Au fond, le Futur de la NEFFESH MUSIC ne fait que suivre les chemins déjà tracés par Yochk’o SEFFER, eux-mêmes infusés par les travaux de compositeurs contemporains comme BARTOK, VARESE, LIGETI, BOULEZ, WEBERN et par la faconde « improvisatoire » d’un COLTRANE, et décline de nouvelles voies entre improvisation, structure, modalité, sérialisme et enracinement magyar, tout en tirant parti des possibilités offertes par la technologie déjà utilisée pour ElektroFar. Ces cinq pièces « futuristes » sont autant de modèles de constructions flottantes conciliant structure et improvisation.
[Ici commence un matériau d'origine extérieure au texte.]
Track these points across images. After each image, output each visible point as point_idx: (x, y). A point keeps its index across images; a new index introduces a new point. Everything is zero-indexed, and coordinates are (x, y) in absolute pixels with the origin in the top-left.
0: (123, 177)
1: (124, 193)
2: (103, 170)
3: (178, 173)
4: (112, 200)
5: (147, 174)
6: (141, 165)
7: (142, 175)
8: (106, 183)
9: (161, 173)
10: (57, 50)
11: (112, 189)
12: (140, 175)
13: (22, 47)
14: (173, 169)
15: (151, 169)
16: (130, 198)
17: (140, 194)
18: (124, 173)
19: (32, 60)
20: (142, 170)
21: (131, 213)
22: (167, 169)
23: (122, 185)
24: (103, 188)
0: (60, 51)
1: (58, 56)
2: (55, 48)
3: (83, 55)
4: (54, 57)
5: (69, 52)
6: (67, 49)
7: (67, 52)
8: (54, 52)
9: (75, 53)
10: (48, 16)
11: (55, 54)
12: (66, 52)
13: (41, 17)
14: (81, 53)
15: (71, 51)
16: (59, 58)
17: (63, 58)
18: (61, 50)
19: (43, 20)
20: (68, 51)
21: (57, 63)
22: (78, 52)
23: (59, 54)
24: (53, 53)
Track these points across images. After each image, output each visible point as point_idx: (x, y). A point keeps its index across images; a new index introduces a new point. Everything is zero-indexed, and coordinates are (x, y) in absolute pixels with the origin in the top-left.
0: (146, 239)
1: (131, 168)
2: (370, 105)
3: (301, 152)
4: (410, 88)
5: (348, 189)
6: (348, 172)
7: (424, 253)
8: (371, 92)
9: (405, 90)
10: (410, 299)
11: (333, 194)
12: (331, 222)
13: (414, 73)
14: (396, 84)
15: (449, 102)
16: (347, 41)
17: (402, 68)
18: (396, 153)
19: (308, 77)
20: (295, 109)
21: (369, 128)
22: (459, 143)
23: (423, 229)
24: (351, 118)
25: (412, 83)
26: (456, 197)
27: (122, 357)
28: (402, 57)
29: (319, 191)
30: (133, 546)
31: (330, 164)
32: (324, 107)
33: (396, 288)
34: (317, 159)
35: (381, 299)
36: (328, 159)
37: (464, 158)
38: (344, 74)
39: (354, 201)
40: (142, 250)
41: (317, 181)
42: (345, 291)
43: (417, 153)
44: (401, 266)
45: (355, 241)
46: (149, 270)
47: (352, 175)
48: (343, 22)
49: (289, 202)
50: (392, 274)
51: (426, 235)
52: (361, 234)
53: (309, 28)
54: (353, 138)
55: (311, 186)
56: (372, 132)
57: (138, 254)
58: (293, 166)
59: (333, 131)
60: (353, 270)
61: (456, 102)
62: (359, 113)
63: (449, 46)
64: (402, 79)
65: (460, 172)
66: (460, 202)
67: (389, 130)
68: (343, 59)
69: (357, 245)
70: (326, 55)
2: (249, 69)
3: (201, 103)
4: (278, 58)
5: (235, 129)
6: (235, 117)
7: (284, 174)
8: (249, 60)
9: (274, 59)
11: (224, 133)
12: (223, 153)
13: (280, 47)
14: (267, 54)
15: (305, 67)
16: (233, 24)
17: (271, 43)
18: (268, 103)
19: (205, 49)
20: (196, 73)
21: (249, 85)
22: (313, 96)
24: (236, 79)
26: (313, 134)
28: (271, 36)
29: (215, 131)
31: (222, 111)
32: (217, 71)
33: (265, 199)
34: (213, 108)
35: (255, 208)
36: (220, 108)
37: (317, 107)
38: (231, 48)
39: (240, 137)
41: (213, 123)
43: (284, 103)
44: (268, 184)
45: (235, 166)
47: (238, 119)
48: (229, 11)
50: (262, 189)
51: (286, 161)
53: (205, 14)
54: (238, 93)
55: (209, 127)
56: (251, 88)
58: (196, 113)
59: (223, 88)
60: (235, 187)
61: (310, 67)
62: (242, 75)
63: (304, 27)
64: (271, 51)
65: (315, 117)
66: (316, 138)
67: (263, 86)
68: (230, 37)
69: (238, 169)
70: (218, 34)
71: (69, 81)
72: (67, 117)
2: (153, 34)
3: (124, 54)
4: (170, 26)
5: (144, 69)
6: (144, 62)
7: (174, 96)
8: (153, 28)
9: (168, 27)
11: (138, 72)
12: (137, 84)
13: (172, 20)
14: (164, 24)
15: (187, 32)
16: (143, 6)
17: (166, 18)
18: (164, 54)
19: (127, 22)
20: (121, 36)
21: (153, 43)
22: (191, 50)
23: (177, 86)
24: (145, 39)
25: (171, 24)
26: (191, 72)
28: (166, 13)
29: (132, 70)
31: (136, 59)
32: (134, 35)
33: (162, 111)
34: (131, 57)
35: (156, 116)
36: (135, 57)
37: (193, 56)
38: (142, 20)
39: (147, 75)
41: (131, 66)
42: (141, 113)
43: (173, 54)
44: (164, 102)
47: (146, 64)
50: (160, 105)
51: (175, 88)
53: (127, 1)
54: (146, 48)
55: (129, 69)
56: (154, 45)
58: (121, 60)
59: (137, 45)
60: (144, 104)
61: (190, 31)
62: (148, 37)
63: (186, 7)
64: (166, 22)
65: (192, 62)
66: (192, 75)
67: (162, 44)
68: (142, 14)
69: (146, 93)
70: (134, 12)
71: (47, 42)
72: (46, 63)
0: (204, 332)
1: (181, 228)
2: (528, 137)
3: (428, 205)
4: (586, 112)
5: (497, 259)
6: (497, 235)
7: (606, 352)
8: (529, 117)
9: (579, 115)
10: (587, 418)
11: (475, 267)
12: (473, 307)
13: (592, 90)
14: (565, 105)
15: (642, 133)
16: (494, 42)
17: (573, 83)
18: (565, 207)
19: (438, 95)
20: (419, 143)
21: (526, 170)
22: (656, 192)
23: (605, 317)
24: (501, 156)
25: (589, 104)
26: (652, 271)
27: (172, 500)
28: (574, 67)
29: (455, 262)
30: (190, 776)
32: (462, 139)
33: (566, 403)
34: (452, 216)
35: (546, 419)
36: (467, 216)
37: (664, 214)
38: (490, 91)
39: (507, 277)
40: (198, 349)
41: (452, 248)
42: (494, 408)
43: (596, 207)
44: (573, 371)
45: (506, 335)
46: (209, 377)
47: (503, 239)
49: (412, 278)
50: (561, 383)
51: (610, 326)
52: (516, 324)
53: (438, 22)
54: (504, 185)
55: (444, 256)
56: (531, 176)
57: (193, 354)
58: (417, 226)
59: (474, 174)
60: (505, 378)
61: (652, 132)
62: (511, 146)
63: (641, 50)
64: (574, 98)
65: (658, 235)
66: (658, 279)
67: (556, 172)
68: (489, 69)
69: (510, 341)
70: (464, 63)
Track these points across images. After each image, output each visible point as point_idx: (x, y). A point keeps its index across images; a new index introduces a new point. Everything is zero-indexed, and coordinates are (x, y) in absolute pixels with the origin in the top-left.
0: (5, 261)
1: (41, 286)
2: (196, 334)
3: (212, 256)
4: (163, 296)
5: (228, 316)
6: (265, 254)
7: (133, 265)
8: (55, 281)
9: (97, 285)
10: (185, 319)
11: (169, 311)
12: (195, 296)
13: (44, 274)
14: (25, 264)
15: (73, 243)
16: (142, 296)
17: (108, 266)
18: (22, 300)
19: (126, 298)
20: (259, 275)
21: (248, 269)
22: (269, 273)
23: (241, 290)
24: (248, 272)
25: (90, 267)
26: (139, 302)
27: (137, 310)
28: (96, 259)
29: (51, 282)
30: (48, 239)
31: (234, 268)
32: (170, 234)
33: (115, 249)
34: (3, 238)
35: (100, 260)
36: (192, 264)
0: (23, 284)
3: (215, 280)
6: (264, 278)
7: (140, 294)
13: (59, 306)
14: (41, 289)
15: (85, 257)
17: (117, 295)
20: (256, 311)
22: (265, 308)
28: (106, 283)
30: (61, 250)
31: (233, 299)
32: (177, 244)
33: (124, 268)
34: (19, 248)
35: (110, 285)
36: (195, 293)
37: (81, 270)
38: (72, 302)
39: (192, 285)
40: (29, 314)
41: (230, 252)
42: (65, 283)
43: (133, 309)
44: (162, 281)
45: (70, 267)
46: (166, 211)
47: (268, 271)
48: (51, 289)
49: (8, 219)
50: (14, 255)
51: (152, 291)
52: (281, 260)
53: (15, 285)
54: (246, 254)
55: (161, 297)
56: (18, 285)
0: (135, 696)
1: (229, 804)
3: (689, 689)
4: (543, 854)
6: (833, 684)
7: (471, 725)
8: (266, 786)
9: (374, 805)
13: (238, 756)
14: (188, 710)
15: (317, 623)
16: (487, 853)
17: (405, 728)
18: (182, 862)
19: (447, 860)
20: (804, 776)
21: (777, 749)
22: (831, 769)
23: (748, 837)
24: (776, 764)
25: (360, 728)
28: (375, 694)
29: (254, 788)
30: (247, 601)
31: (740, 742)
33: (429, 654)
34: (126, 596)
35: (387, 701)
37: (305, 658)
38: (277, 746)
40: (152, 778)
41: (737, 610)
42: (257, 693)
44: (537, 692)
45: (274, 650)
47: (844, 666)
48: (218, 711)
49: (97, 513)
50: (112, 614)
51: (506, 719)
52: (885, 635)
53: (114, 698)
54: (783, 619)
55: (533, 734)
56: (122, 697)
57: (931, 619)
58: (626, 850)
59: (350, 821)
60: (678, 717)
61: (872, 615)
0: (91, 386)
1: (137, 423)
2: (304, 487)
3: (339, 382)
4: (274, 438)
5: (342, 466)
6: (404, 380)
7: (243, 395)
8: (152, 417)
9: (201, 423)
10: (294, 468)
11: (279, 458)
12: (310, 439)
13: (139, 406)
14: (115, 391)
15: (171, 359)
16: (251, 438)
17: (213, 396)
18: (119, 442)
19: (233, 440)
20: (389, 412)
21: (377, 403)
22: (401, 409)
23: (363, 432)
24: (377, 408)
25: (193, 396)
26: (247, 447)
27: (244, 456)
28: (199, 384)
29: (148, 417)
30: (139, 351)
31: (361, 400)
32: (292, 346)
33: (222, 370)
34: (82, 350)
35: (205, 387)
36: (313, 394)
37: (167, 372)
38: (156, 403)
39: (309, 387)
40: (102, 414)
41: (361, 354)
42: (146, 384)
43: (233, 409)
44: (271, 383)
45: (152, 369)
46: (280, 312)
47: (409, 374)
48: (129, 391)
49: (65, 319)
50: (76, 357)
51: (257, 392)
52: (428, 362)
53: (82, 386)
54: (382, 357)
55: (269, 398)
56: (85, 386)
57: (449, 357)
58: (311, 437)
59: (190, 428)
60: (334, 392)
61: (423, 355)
Loin de constituer un point final à l’histoire de NEFFESH MUSIC, ce Futur sculpte l’horizon de nouvelles superficies sonores.

Au fond, le découpage Passé, Présent et Futur de ce triple album ne fait que rendre illusoire l’horizontalité de sa propre ligne de temps. Dans la « musique de l’âme », hier comme aujourd’hui et encore demain, tout n’est qu’affaire d’intention, déclinée en termes de force, d’énergie et de possibilité, entre enracinement et affranchissement. Et intention, en hongrois, ça se dit Cèl.